The great advantage of the filter network circuit is that, like a more conventional feedback loop involving conventional audio effects and/or speakers and microphones, it can allow the rapid evolution of the sound in response to changes in the processing parameters. This creates the possibility of live performance through the control of these parameters; the fast response of the system makes possible a tight feedback loop between the performer(s) and the audio ecosystem. Unlike a conventional feedback loop, a filter network can be configured to eliminate the other unpleasant effects of runaway feedback ("screeching"). Network connections can be set so that excessive output from one filter node sends "ripples" through the entire system that reduce the gain at that node.
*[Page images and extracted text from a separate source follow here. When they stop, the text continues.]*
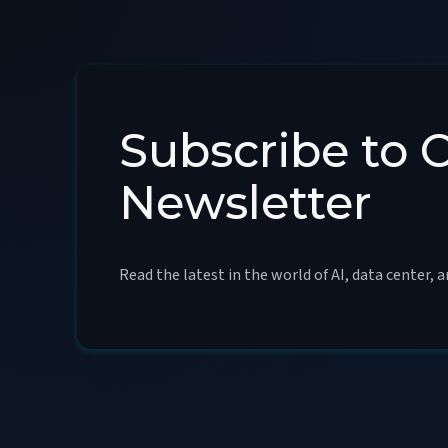
Subscribe to 
Newsletter
Read the latest in the world of AI, data center, 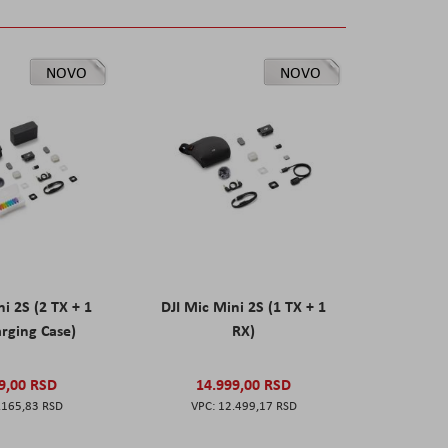
NOVO
NOVO
ni 2S (2 TX + 1
DJI Mic Mini 2S (1 TX + 1
rging Case)
RX)
9,00 RSD
14.999,00 RSD
.165,83 RSD
12.499,17 RSD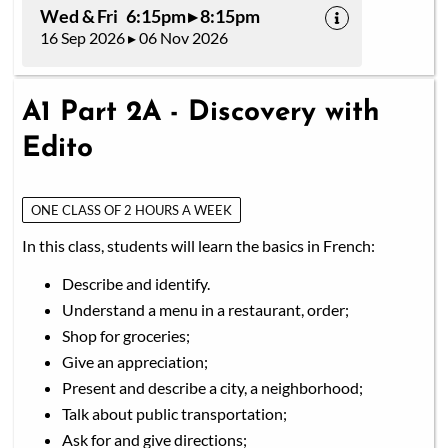
Wed & Fri 6:15pm ▸ 8:15pm
16 Sep 2026 ▸ 06 Nov 2026
A1 Part 2A - Discovery with
Edito
ONE CLASS OF 2 HOURS A WEEK
In this class, students will learn the basics in French:
Describe and identify.
Understand a menu in a restaurant, order;
Shop for groceries;
Give an appreciation;
Present and describe a city, a neighborhood;
Talk about public transportation;
Ask for and give directions;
This behavior echoes the indirect control mechanisms of real ecosystems. In performance, this automatic avoidance of the most unpleasant sounds helps the performer to explore the many possibilities of the system with confidence that the results will have rich and varied texture.
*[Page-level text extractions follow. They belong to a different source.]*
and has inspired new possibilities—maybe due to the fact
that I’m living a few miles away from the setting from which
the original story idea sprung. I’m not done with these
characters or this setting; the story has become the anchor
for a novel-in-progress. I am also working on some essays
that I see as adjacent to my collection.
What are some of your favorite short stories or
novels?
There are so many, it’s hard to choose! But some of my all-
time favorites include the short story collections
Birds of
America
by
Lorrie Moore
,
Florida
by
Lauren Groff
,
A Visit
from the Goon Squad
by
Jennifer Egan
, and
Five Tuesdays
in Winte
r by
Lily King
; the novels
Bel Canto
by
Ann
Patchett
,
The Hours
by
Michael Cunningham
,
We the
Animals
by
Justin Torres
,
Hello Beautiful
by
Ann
The original interface for this system consisted of a large number of knobs, each controlling a parameter of the system through MIDI control signals. This interface allowed the exploration of the potentiality of performances with audio ecosystems, but as a musical instrument it was limited in a number of important ways. The number of parameters that could be controlled simultaneously was limited, and the human mind is not designed to keep track of the positions and movements of large numbers of knobs. In an effort to create a true "instrument" based on filter networks, an interface for this system using motion capture gloves has been implemented. These gloves (5th Gloves from 5th Dimension Technologies) use fiber optics to sense the bend of each individual finger and two-axis tilt sensors to sense the pitch and roll of each hand, allowing fourteen system parameters to be controlled simultaneously in a highly intuitive manner. The bend and tilt data are sampled with 8-bit accuracy approximately 200 times a second, allowing subtle, low-latency control of the sonic environment. The extensive brain power devoted to sensing and remembering hand positions and gestures makes this interface far more powerful, and the visible motions of the performer’s hands becomes a point of connection with the audience as well as the system.
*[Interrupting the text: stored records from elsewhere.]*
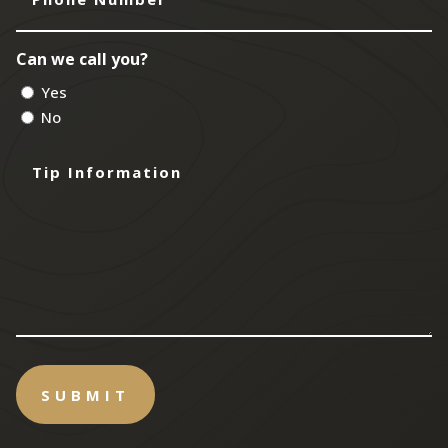
Number
Can we call you?
Yes
No
Tip
Information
In spite of the simplistic nature of the interconnections in these systems compared to those of actual living systems, the surprising beauty of their sound speaks of a whole new world of possible art that is just opening up to exploration. The ever-accelerating progress of technology suggests that the potential of this world is widening every day.

 

Ongoing research in this area includes the identification of parameters best suited to live control via the glove interface; creating a companion live-controlled video ecosystem based on these principles; investigating new network topologies and mappings between nodes and generated content; creating audio ecosystems that interact and collaborate with each other and with human musicians; and many other fascinating ideas.